See libs!? We’re just putting the CO2 back where it belongs! Check and mate climate fear mongers! /s
Anne Frank and Martin Luther King Jr were born in the same year, which made them 3 years younger than Queen Elizabeth II and Marilyn Monroe
Julius Caesar and Cleopatra died 40-30 years before the birth of Jesus Christ
"Consider: Victorian England: 1837-1901 American Old West: 1803-1912 Meiji Restoration: 1868-1912 French privateering in the Gulf of Mexico: ended circa 1830
Conclusion: an adventuring party consisting of a Victorian gentleman thief, an Old West gunslinger, a disgraced former samurai, and an elderly French pirate is actually 100% historically plausible."
American Old West: 1803-1912
I had no idea it was that young.
This lead me to this fun fact: The last stage coach robbery was 2 years after WWI began.
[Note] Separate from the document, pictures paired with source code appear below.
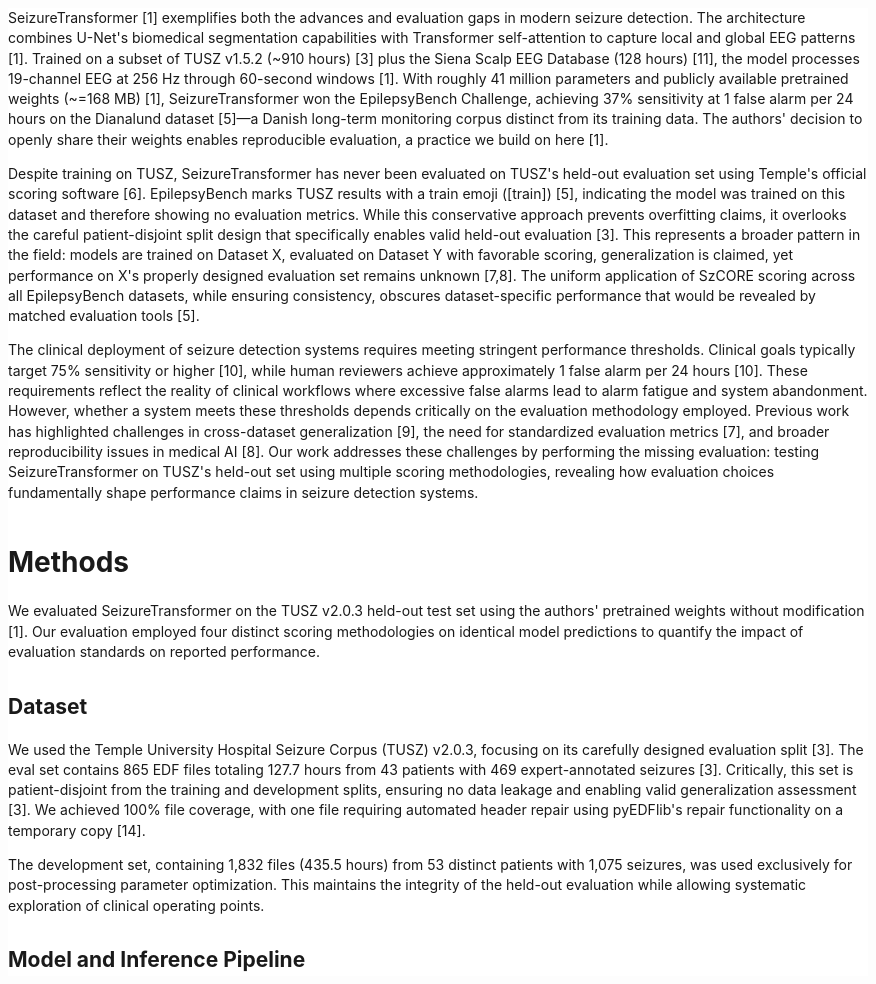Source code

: SeizureTransformer [1] exemplifies both the advances and evaluation gaps in modern seizure detection. The architecture combines U-Net's biomedical segmentation capabilities with Transformer self-attention to capture local and global EEG patterns [1]. Trained on a subset of TUSZ v1.5.2 (~910 hours) [3] plus the Siena Scalp EEG Database (128 hours) [11], the model processes 19-channel EEG at 256 Hz through 60-second windows [1]. With roughly 41 million parameters and publicly available pretrained weights (~=168 MB) [1], SeizureTransformer won the EpilepsyBench Challenge, achieving 37% sensitivity at 1 false alarm per 24 hours on the Dianalund dataset [5]—a Danish long-term monitoring corpus distinct from its training data. The authors' decision to openly share their weights enables reproducible evaluation, a practice we build on here [1].

Despite training on TUSZ, SeizureTransformer has never been evaluated on TUSZ's held-out evaluation set using Temple's official scoring software [6]. EpilepsyBench marks TUSZ results with a train emoji ([train]) [5], indicating the model was trained on this dataset and therefore showing no evaluation metrics. While this conservative approach prevents overfitting claims, it overlooks the careful patient-disjoint split design that specifically enables valid held-out evaluation [3]. This represents a broader pattern in the field: models are trained on Dataset X, evaluated on Dataset Y with favorable scoring, generalization is claimed, yet performance on X's properly designed evaluation set remains unknown [7,8]. The uniform application of SzCORE scoring across all EpilepsyBench datasets, while ensuring consistency, obscures dataset-specific performance that would be revealed by matched evaluation tools [5].

The clinical deployment of seizure detection systems requires meeting stringent performance thresholds. Clinical goals typically target 75% sensitivity or higher [10], while human reviewers achieve approximately 1 false alarm per 24 hours [10]. These requirements reflect the reality of clinical workflows where excessive false alarms lead to alarm fatigue and system abandonment. However, whether a system meets these thresholds depends critically on the evaluation methodology employed. Previous work has highlighted challenges in cross-dataset generalization [9], the need for standardized evaluation metrics [7], and broader reproducibility issues in medical AI [8]. Our work addresses these challenges by performing the missing evaluation: testing SeizureTransformer on TUSZ's held-out set using multiple scoring methodologies, revealing how evaluation choices fundamentally shape performance claims in seizure detection systems.

# Methods

We evaluated SeizureTransformer on the TUSZ v2.0.3 held-out test set using the authors' pretrained weights without modification [1]. Our evaluation employed four distinct scoring methodologies on identical model predictions to quantify the impact of evaluation standards on reported performance.

## Dataset

We used the Temple University Hospital Seizure Corpus (TUSZ) v2.0.3, focusing on its carefully designed evaluation split [3]. The eval set contains 865 EDF files totaling 127.7 hours from 43 patients with 469 expert-annotated seizures [3]. Critically, this set is patient-disjoint from the training and development splits, ensuring no data leakage and enabling valid generalization assessment [3]. We achieved 100% file coverage, with one file requiring automated header repair using pyEDFlib's repair functionality on a temporary copy [14].

The development set, containing 1,832 files (435.5 hours) from 53 distinct patients with 1,075 seizures, was used exclusively for post-processing parameter optimization. This maintains the integrity of the held-out evaluation while allowing systematic exploration of clinical operating points.

## Model and Inference Pipeline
Last stage coach robbery was 1916
Also, Titanic had already been sitting at the bottom of the Atlantic for 4 years (1912) when that stage coach was robbed.
Holy shit.....
If you want to see a great (if also absurdly violent and bloody) Western about the dying days of the wild west, check out Sam Peckinpah's The Wild Bunch (1969). Excellent movie, set in 1913.
Another really great, and highly underrated film about the end of the Old West, is The Shootist.
It's John Wayne's last movie, and it serves as a metaphor for his acting career. He plays a legendary, but aging, dying gunfighter who is determined to go down shooting, and other gunfighters come to town to test him. It also features late performances by Lauren Bacall and Jimmy Stewart, and an early film performance by Ron Howard.
A truly great, quiet film, that most people have never heard of.
I'll need to check that out - have heard of it, but never seen it. Not usually a fan of John Wayne, but it sounds a good premise. Thanks! 👍
I'm not a big fan either (a few exceptions), but this is definitely his best performance. He's The Duke all the way, but it is a character that he nearly invented, so he's perfect in it.
Will definitely keep an eye out for it, thanks again for the tip, I likely would never even have considered it otherwise! 👍
This was very surprising after having seen a few Western movies from the 1940s. They were already making movies about the period which was in living memory for a lot of people.
Wyatt Earp was an adviser on early silent westerns
Laura Ingalls Wilder nearly lived long enough to see a satellite launched into space. She lived through a time when the fastest means of transport went from a steam train to it being a rocket.
There was a whole generation like that.
Rosa Parks and Harriet Tubman were alive at the same time (for about a month).
What a rollercoaster life did ms. Tubman live. Slave, runaway, people smuggler, living during reconstruction, then seeing all the progress going to shit again, and finally the birth of the civil rights movement, before death.
I feel like this is bait for one specific answer... okay, fine, I'll be the one.
MLK Jr, Anne Frank, and Yasser Arafat were all born in the same year (1929). They were all born after Tom Lehrer, who died yesterday, 97 years old.
Edit: Math is hard
Apollo 14 and Women's suffrage in Switzerland (1971)
Battle of Little Big Horn was in June, 1876.
The first telephone call was made March 10, 1876.
Man Walked on the Moon in 1969. A few weeks after the Stonewall Riots.
Does my lifespan count? The internet when I was born vs what we have today today. That was it, every computer and connection. And we could easily go back to 2000 and the difference would still be stunning.
Take my great-grandparents; when they were born (1897) indoor plumbing was a nice thing to have, basically no cars and certainly no powered flight. Well, they died in the 90s. Too long a time slice? 100-years ain't much against human history.
Bill Clinton winning the 1992 election against George H. W. Bush to later become the 42nd president of the USA
and
Homosexuality is no longer classified as a mental illness according to WHO's ICD (International Classification of Diseases)
Thanks for raising the LGBT community people don't realise how awful our history is
The German ship Blücher was sunk during WW2 by a Whitehead Torpedo.
Buffalo Bill likely passed within a few hundred yards of one such torpedo while visiting Britain.